Some doubt whether the A.N.C. can be salvaged as an effective vehicle for egalitarian policymaking. The party’s executive ranks include many figures implicated in corruption. Mr. Ramaphosa, 65, may champion new initiatives aimed at generating economic growth, yet he finds himself relying on his party brethren to execute his visions, with no certainty that the money will land where intended.
“I don’t necessarily think that taking the president out does much to dismantle the patronage network,” said Ayabonga Cawe, a development economist at Xesibe Holdings, a research and advisory firm in Johannesburg. “You’re going to need a lot more than taking out the guy at the top.”
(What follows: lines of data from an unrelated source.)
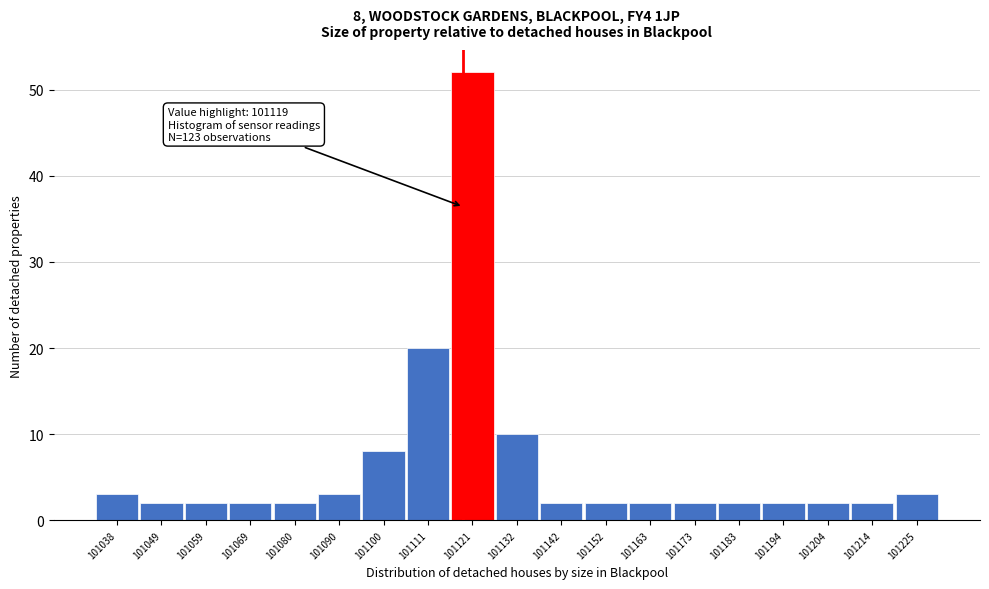

Over which range of the x-axis is the bar tallest?

101116 to 101126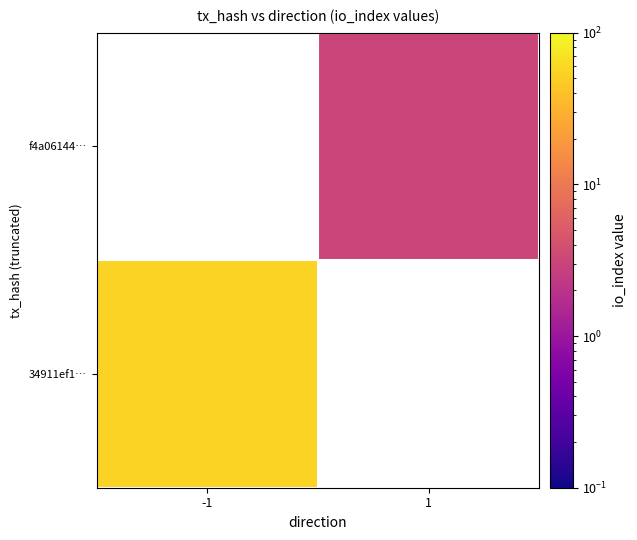

Rank the categories by f4a06144… value from highest to lowest.

-1, 1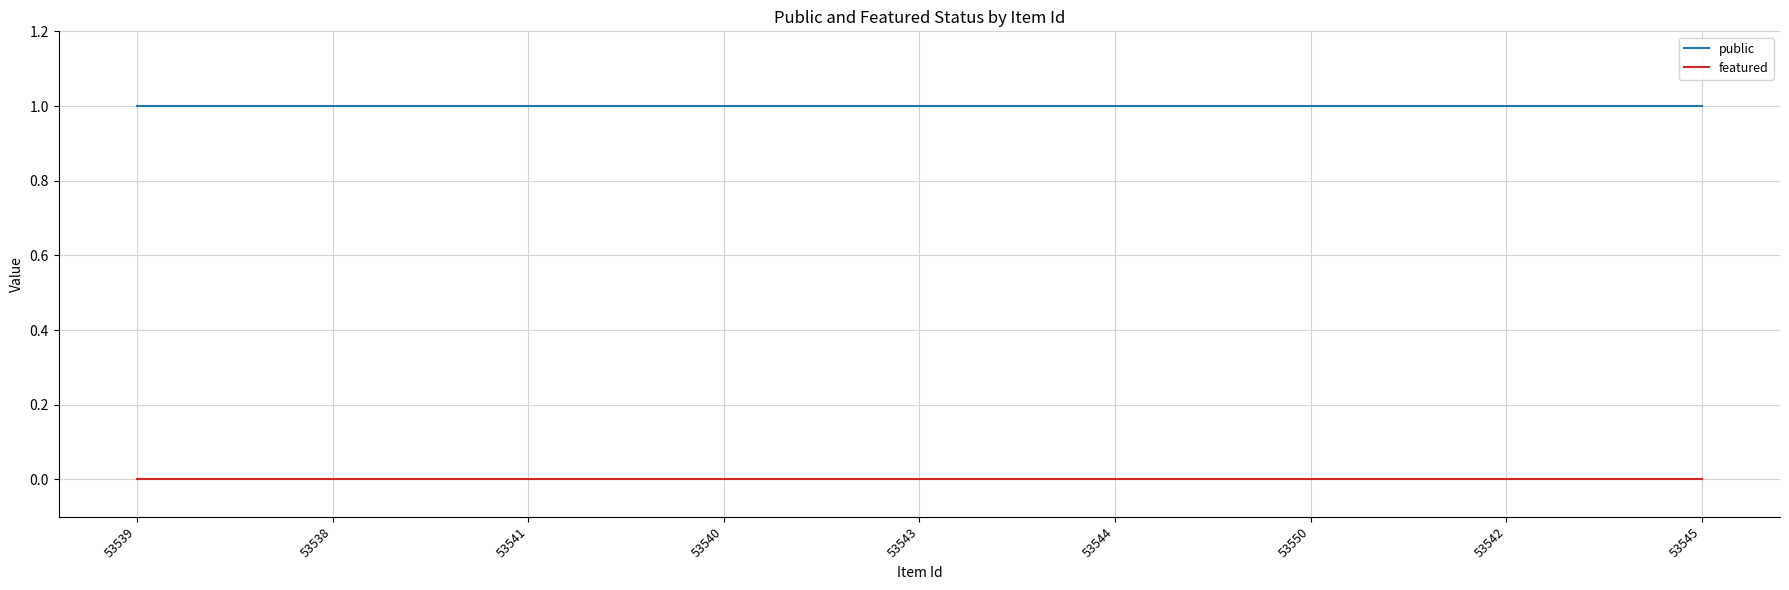

Read the public value at 53538.

1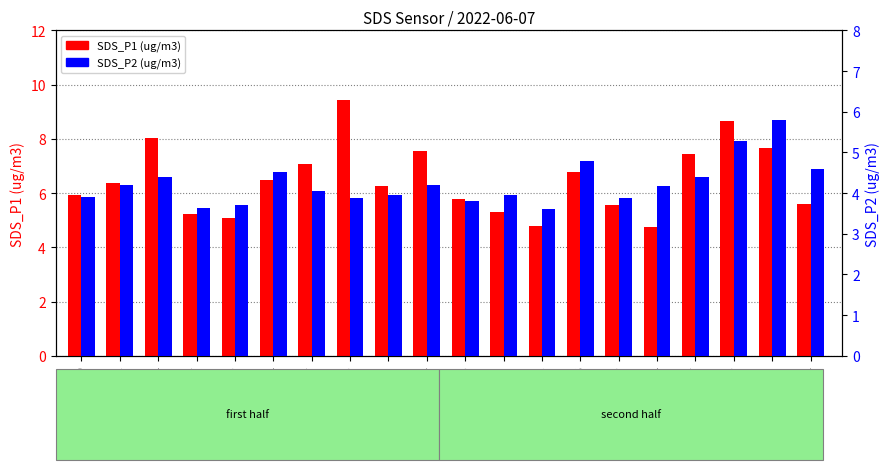

Reading left to right, transcribe all the data shown in this chart.

SDS_P1: 5.9	6.4	8.1	5.2	5.1	6.5	7.1	9.4	6.3	7.5	5.8	5.3	4.8	6.8	5.6	4.8	7.5	8.7	7.7	5.6
SDS_P2: 3.9	4.2	4.4	3.6	3.7	4.5	4.0	3.9	4.0	4.2	3.8	4.0	3.6	4.8	3.9	4.2	4.4	5.3	5.8	4.6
Above all, Mr. Ramaphosa must contend with the structural defects that have long constrained South Africa’s economy, a legacy of apartheid.
Beyond its systemic discrimination against black people, apartheid severed the country from much of the global economy. It ensured that huge numbers of uneducated black South Africans were available at poverty-level wages within major sectors of the economy like mining, agriculture and textiles. That cushioned domestic companies from the pressure to modernize.
International sanctions isolated South Africa, shielding its firms from competition against multinational rivals. Sanctions also denied South African companies the ability to operate abroad, giving them an incentive to focus on the domestic market. The apartheid-era government obliged with subsidies for favored firms while allowing companies to pursue oligopoly, free of nuisances like antitrust law.
The result was a system in which large industries, from retail to furniture-making to chemicals, were dominated by huge enterprises whose core strength was the ability to protect themselves against competition. That system has largely prevailed, with smaller companies and start-ups facing often-impossible odds.
“Apartheid was a system that lends itself to large conglomerates and concentrations of wealth in the hands of a few,” Mr. Cawe said. “It’s not just about the corruption. It’s about all of these parallel networks in big business that you need to dismantle. Most of those are white.”
Here is a world that Mr. Ramaphosa knows keenly, having achieved extraordinary affluence by running South African companies with interests in mining, banking, real estate and telecommunications. His fortune has been estimated at $450 million.
If he is serious about reinvigorating the economy and creating a space for black-owned small businesses, he will need to take on the prevailing structure that made him so wealthy.
His success on that front may be even more decisive than whether he can tame corruption.
“This is certainly the most optimistic moment for South Africa in a very long time,” said Mr. Goldin, the former adviser to Mr. Mandela. “In a way, it does feel like a new beginning. But the jury is out.”